Jakarta, Kamis (6 November 2025) — Ribuan buruh yang tergabung dalam Persatuan Perjuangan Buruh (PPB) di bawah naungan Kongres Aliansi Serikat Buruh Indonesia (KASBI) menggelar aksi unjuk rasa besar-besaran di depan Gedung DPR RI dan Istana Negara, Jakarta.

Dalam aksinya, para buruh menuntut kenaikan upah minimum nasional sebesar 10 persen untuk tahun 2026. Kenaikan ini dinilai sebagai angka yang realistis, mengingat melambungnya harga bahan pokok dan kebutuhan untuk menyesuaikan dengan Kebutuhan Hidup Layak (KHL).

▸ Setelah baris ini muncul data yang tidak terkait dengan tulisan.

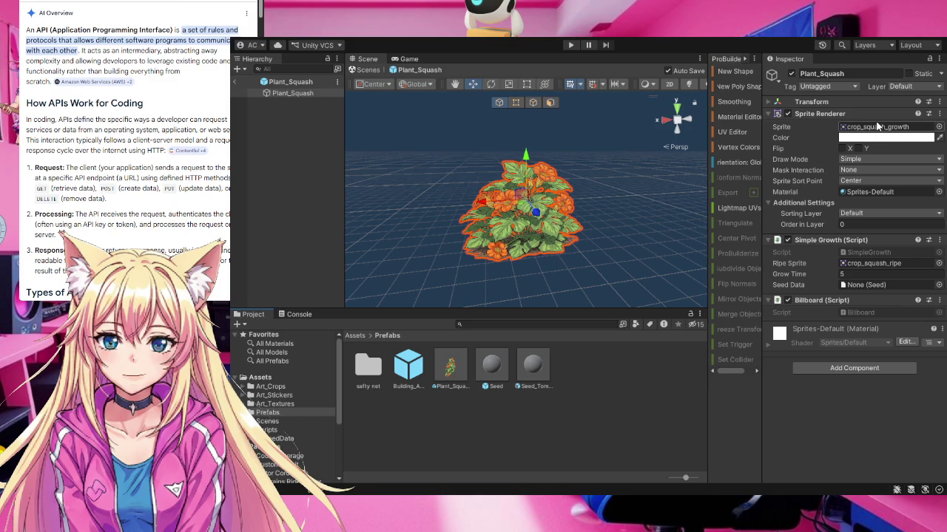
click(855, 130)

Selain menuntut kenaikan upah, massa aksi juga mendesak pemerintah dan DPR agar segera mengesahkan Undang-Undang Ketenagakerjaan yang pro terhadap buruh, menggantikan regulasi sebelumnya yang dianggap tidak berpihak kepada pekerja.

Sebagaimana diketahui, Undang-Undang Cipta Kerja Nomor 11 Tahun 2020 telah digantikan oleh Perppu Nomor 2 Tahun 2022, yang kemudian ditetapkan menjadi Undang-Undang Nomor 6 Tahun 2023. Perubahan tersebut dilakukan setelah Mahkamah Konstitusi (MK) menyatakan UU Cipta Kerja inkonstitusional bersyarat dan memerintahkan pembentukan undang-undang baru dengan pemilahan klaster, termasuk klaster pengupahan.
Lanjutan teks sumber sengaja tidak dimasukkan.